QARTOD Flag Statistics Using Cloud-Based Resources and Zarr Data Formats
Central to the Regional Cabled Array (RCA) Quality Assurance/Quality Control (QA/QC) workflow is a cloud-based data harvest and visualization platform that allows for efficient and timely review of the high-frequency and high-density time series data streaming from RCA instruments. A key component of this workflow is a Zarr-based version of the OOI RCA data, a cloud optimized file format that stores metadata separately, allowing data chunks to be retrieved without loading the entire dataset. Using Zarr files and Amazon Web Services (AWS) cloud computing resources for QA/QC has made it possible to create a dashboard that is refreshed daily for multiple high-density datasets and parameters. This also results in minimization of both costs and OOI-Cyberinfrastructure load by appending only new data daily, with a full dataset refresh occurring only when necessary. Because the Zarr files contain time-series data records that include all variables served through M2M (Machine to Machine Learning), this workflow also allows for the efficient deep data review that is currently required for compiling and reviewing QARTOD (Quality Assurance/Quality Control for Real-Time Oceanographic Data) data flag tables.

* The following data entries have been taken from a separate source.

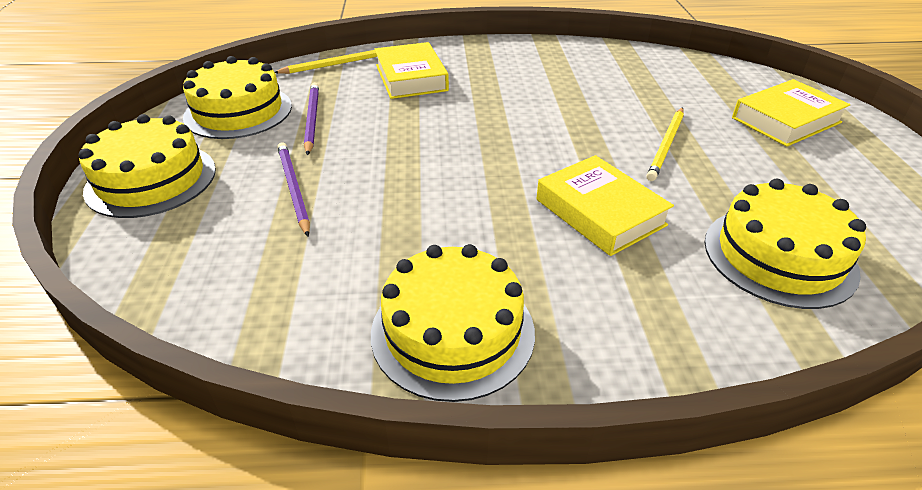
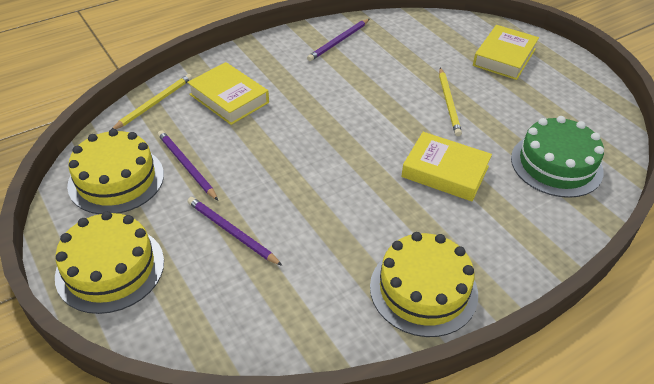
camera: 30 degrees left, 5 degrees up
yellow cake [705,179,866,309] -> green cake [511,116,604,198]
none -> purple pencil [307,19,369,61]

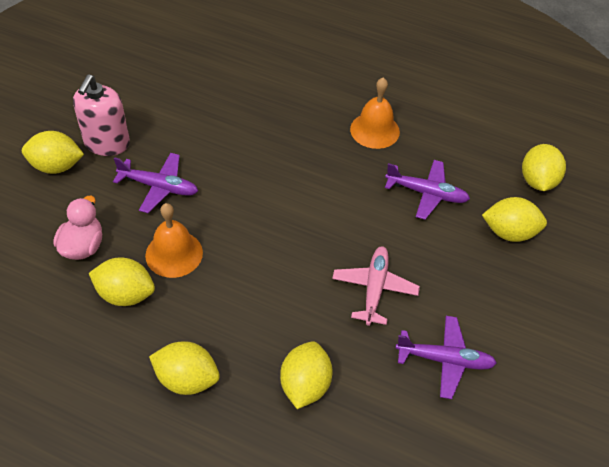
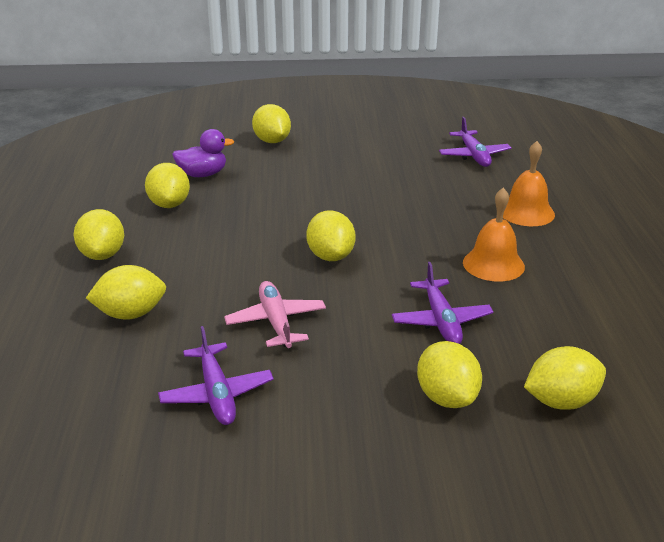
camera: 65 degrees right, 20 degrees down
pink duck [53,196,102,260] -> purple duck [172,129,234,177]
pink soap dispenser [73,74,130,156] -> none
purple plane [113,153,198,213] -> purple plane moved to [439,117,511,167]
orange bell [145,203,203,278] -> orange bell moved to [503,141,555,226]
pink plane [332,246,420,326] -> pink plane turned 90 degrees counterclockwise [224,281,326,348]
none -> yellow lemon [306,211,356,261]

With the existing Zarr files, we were able to quickly access all active QARTOD flags in the RCA data streams for gross range and climatology and produce basic summary statistics for each parameter using minimal AWS cloud and data team resources. The figures above include the results from CTD (Conductivity, Depth, and Temperature) streams across the RCA for temperature and salinity, for both gross range and climatology QARTOD tests. In this initial compilation over 90% of all data points pass the gross range tests for temperature, and all except 2 pass gross range tests for salinity. Similar results were seen with the climatology tests, with nearly all streams having less than 10% of data points flagged as “suspect or interesting”. Most of the flags for non-passing data points in the climatology results were values of “not evaluated” in the Offshore and Slope Base Shallow Profiler streams. Our first set of investigations will focus on these streams to identify the cause for these flags. A suspected cause may be that the isoclines in the water column are not being accurately represented in the climatology depth bins.